Within the entries below, find the portion that opens with the line containing "Table 2: Selected" and closes with the line containing "Table 3: Testing". Retype that portion exactly and only.

__Exercise materials__
::::::::
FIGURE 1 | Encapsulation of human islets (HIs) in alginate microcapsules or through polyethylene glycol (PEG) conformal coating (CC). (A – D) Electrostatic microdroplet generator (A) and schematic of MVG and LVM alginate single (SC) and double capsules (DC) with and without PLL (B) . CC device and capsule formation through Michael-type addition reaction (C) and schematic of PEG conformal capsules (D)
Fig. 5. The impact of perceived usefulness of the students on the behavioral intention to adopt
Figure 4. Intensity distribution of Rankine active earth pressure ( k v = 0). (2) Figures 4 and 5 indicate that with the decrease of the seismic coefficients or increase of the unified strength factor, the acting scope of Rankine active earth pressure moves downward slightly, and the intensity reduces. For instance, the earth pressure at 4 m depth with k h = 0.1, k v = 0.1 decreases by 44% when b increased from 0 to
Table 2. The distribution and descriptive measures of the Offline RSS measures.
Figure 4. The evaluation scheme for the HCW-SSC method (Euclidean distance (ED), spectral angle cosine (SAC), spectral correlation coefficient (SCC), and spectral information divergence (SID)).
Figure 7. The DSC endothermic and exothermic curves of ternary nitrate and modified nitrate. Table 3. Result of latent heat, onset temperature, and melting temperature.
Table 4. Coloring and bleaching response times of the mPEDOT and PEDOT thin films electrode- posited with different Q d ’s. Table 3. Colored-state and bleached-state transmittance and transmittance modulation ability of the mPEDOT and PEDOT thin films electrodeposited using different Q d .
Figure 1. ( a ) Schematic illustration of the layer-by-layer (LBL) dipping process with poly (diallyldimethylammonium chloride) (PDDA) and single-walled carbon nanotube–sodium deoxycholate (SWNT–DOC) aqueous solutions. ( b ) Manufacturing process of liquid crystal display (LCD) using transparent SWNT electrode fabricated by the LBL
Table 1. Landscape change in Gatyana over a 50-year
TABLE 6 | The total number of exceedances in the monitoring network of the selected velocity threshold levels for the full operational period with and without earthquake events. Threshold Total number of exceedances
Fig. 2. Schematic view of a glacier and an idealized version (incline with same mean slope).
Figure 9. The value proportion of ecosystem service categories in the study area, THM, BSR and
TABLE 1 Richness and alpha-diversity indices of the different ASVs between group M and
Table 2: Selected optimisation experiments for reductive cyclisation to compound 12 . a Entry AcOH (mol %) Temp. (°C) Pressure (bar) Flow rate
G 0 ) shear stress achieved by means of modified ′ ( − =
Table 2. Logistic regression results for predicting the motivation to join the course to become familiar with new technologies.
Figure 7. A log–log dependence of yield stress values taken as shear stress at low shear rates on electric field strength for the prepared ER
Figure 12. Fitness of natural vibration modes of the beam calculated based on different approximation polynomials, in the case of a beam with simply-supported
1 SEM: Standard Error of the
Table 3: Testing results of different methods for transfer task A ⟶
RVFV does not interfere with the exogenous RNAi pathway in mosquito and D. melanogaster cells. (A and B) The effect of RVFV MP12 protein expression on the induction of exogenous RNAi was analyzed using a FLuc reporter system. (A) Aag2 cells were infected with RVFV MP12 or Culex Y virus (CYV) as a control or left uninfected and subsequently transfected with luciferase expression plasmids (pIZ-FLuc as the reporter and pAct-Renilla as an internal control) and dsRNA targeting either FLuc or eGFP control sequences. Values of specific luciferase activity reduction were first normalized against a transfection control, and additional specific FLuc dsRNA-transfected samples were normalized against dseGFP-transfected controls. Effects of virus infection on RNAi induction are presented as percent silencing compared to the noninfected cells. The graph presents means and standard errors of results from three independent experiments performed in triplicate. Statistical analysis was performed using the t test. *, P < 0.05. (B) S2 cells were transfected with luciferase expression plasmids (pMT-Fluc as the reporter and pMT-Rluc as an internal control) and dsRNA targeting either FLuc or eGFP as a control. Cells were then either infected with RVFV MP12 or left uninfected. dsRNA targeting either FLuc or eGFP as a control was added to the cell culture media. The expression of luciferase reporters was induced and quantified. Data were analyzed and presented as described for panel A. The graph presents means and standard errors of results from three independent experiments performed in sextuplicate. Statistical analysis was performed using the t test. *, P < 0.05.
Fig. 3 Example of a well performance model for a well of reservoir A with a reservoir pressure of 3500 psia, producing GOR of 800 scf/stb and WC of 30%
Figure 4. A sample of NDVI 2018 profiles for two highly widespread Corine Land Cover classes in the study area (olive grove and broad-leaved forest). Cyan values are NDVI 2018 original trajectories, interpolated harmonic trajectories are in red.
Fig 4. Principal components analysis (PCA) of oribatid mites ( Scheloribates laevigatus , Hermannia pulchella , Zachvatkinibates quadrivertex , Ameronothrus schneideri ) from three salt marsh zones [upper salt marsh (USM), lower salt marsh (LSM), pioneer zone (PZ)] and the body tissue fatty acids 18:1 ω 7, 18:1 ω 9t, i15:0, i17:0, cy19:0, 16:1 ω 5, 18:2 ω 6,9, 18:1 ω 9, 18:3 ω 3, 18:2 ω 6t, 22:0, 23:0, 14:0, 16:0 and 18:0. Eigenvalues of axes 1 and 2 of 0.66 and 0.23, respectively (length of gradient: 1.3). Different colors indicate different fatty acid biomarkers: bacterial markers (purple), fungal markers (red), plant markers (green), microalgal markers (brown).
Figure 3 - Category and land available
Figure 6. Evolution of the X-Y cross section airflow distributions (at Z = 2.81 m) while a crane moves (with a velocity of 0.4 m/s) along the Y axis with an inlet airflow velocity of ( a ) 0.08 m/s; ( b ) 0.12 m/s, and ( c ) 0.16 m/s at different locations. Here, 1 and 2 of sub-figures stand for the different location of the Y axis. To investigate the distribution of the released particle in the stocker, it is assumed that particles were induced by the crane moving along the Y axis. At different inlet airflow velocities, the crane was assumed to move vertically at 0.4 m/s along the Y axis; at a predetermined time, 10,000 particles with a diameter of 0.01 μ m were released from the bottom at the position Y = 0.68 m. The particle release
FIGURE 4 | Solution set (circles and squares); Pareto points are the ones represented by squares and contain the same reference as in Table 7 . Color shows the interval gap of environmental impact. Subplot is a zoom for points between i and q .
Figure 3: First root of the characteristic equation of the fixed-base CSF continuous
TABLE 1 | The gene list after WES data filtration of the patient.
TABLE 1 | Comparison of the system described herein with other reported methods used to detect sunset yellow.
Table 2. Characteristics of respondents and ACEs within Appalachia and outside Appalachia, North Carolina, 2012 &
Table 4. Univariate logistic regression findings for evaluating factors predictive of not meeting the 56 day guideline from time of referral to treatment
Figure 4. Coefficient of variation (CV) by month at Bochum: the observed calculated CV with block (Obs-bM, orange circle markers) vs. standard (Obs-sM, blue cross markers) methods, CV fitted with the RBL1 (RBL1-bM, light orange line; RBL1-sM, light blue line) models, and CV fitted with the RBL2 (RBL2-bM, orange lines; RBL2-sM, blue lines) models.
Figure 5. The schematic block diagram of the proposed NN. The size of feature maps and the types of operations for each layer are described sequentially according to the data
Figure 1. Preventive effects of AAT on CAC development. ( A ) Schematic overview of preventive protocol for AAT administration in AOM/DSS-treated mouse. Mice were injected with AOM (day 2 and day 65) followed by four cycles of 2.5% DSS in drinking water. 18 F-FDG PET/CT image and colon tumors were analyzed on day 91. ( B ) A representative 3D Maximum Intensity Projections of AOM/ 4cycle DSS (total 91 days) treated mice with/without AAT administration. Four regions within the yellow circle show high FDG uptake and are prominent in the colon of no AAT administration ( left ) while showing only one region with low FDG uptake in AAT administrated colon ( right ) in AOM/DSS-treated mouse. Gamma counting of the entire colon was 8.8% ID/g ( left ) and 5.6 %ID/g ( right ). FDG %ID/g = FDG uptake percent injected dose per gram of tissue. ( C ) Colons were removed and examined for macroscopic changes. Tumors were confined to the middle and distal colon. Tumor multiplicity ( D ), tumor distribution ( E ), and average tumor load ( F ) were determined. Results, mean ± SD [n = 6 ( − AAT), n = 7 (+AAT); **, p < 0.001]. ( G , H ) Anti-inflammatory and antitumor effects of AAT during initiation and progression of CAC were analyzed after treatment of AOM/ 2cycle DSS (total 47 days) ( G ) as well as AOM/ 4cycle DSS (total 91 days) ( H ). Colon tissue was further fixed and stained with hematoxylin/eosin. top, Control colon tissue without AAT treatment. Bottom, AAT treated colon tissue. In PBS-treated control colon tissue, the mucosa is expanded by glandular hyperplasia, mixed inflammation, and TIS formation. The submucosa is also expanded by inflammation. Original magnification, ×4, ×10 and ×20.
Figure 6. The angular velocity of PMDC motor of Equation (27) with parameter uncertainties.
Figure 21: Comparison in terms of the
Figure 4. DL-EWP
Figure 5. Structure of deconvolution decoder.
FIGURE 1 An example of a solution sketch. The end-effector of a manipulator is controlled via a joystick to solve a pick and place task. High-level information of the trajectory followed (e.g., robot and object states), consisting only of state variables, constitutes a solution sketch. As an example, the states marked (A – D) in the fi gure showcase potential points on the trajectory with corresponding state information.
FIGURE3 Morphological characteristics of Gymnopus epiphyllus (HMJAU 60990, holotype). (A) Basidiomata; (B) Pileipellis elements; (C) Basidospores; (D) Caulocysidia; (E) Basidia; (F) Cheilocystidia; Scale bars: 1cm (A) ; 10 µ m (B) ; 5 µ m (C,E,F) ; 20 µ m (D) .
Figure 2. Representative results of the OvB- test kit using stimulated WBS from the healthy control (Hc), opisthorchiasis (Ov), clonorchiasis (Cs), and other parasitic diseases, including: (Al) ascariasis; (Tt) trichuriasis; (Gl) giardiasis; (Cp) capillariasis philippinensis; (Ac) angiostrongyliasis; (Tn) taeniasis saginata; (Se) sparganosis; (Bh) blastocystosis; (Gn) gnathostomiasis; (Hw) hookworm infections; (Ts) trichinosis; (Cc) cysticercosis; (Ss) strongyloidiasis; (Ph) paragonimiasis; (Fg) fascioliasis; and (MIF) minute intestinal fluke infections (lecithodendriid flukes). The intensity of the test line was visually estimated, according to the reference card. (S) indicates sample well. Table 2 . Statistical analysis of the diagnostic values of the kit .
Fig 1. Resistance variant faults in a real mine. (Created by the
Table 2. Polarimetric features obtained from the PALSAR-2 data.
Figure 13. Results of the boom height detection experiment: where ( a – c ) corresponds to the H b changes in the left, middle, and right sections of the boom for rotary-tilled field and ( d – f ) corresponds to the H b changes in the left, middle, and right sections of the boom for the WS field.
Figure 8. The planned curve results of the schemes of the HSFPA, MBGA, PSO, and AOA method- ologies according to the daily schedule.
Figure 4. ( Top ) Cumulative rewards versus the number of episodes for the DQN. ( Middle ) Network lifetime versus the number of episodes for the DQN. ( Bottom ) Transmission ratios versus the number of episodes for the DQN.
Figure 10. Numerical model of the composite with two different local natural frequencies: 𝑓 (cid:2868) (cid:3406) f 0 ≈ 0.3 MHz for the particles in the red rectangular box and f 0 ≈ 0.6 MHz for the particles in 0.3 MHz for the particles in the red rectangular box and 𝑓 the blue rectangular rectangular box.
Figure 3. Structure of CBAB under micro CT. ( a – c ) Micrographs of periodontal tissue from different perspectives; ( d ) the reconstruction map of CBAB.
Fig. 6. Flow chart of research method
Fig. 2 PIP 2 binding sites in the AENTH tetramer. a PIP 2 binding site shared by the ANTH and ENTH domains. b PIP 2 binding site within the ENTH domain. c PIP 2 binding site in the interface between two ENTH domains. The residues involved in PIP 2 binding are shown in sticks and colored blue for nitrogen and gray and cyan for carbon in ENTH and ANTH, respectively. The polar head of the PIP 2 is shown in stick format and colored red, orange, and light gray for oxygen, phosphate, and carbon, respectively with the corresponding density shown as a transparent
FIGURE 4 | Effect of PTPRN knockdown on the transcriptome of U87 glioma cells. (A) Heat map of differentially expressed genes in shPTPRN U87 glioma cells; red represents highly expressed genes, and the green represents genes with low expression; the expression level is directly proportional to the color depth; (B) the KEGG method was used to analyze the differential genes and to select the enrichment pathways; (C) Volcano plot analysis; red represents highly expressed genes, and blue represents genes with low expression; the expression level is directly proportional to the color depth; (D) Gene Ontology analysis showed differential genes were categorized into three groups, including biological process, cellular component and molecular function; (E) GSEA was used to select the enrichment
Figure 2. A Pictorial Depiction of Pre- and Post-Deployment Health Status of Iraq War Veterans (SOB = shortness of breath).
::::::::
__Output for this exercise__
Table 2: Selected optimisation experiments for reductive cyclisation to compound 12 . a Entry AcOH (mol %) Temp. (°C) Pressure (bar) Flow rate
G 0 ) shear stress achieved by means of modified ′ ( − =
Table 2. Logistic regression results for predicting the motivation to join the course to become familiar with new technologies.
Figure 7. A log–log dependence of yield stress values taken as shear stress at low shear rates on electric field strength for the prepared ER
Figure 12. Fitness of natural vibration modes of the beam calculated based on different approximation polynomials, in the case of a beam with simply-supported
1 SEM: Standard Error of the
Table 3: Testing results of different methods for transfer task A ⟶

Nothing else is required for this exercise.